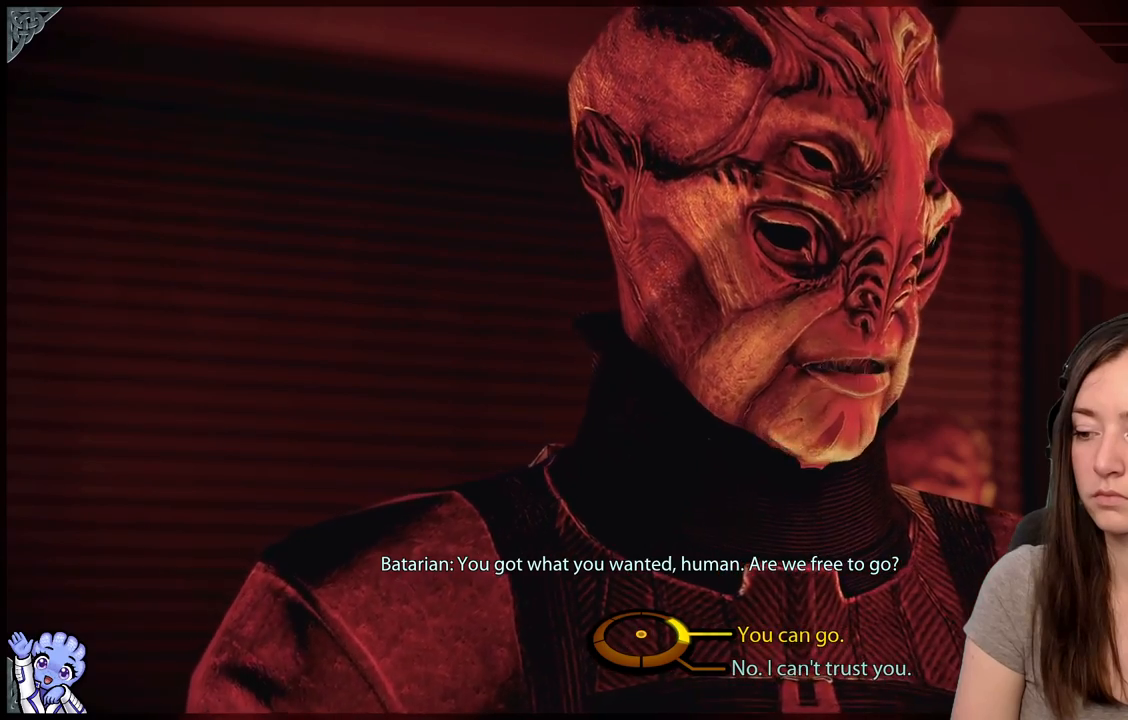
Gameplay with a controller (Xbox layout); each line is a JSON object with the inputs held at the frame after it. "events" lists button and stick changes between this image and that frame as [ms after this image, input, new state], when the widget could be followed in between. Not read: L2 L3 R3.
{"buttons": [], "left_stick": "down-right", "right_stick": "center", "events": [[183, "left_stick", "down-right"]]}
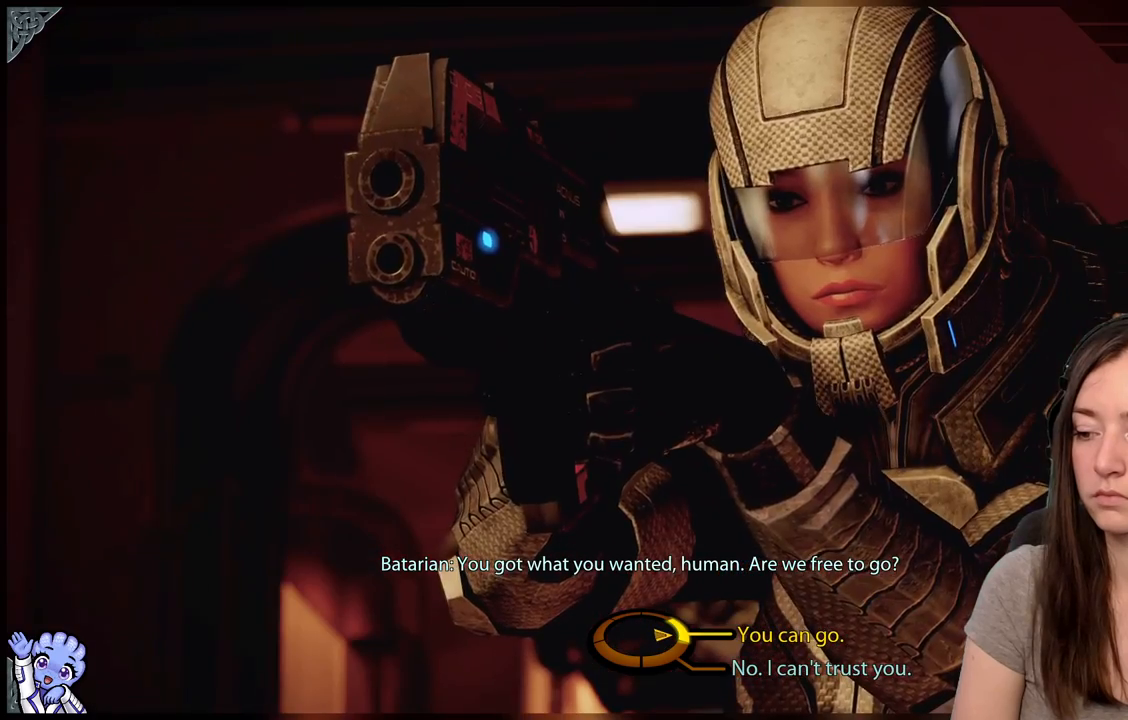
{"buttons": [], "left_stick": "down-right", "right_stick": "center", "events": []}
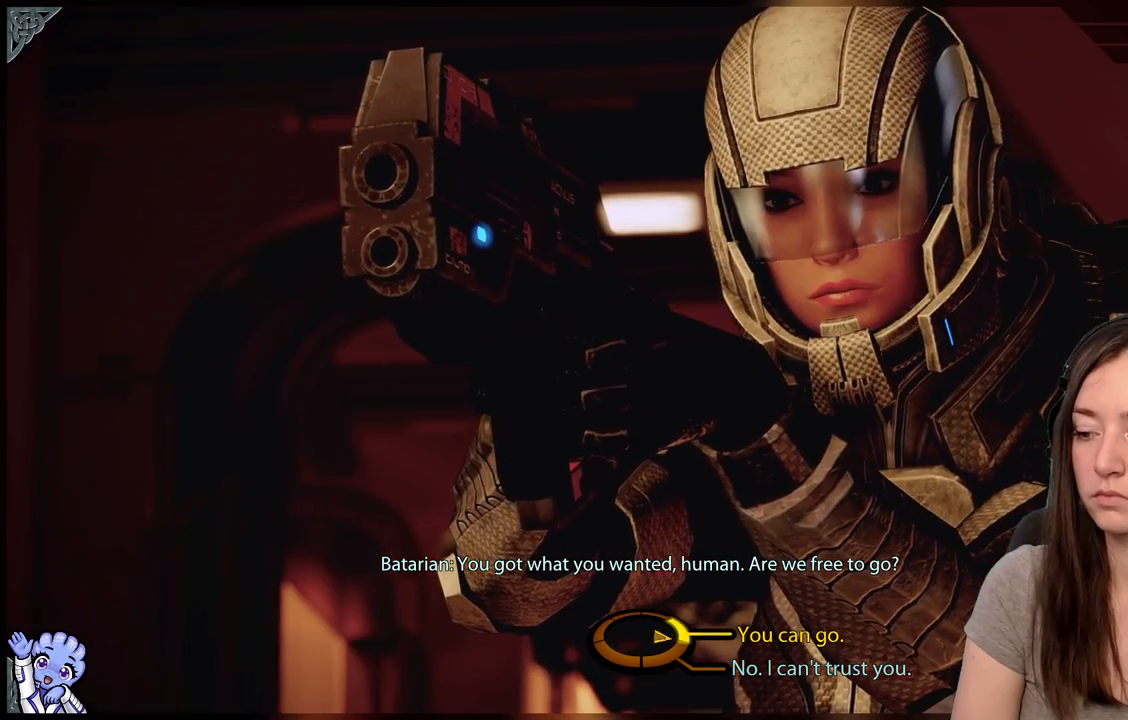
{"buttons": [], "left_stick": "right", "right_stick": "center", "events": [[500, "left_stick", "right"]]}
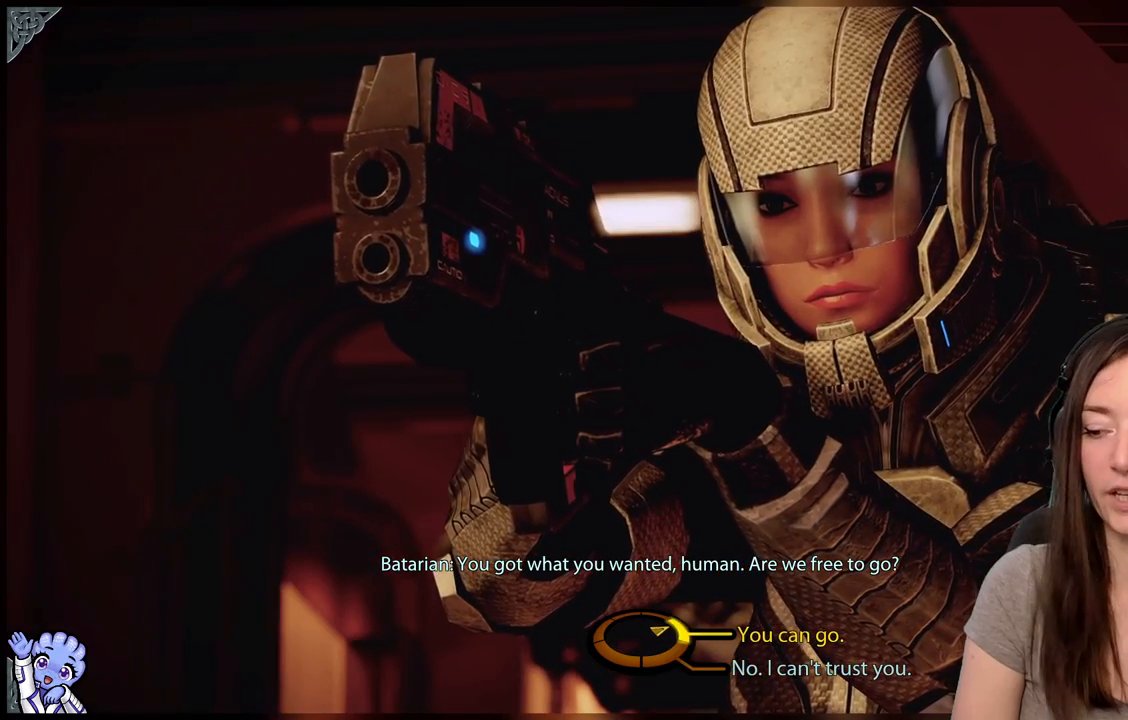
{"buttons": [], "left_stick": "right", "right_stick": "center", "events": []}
::::
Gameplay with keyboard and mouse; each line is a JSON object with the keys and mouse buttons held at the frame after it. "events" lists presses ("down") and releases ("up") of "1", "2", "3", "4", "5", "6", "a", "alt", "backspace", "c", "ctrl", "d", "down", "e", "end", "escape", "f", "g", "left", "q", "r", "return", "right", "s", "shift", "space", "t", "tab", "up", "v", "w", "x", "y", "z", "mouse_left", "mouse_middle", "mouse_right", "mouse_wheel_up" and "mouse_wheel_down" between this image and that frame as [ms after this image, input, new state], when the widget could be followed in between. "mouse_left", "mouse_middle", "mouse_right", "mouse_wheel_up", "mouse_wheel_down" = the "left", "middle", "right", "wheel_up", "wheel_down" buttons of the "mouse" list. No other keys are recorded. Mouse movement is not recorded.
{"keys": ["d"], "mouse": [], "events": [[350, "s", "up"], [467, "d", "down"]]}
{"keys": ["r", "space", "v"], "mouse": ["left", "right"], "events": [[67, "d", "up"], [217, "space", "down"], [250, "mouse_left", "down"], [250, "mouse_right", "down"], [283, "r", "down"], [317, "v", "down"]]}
::::
Copy out each line from the listing that contains the string "center".

> _Exercise response_:
{"buttons": [], "left_stick": "down-right", "right_stick": "center", "events": [[183, "left_stick", "down-right"]]}
{"buttons": [], "left_stick": "down-right", "right_stick": "center", "events": []}
{"buttons": [], "left_stick": "right", "right_stick": "center", "events": [[500, "left_stick", "right"]]}
{"buttons": [], "left_stick": "right", "right_stick": "center", "events": []}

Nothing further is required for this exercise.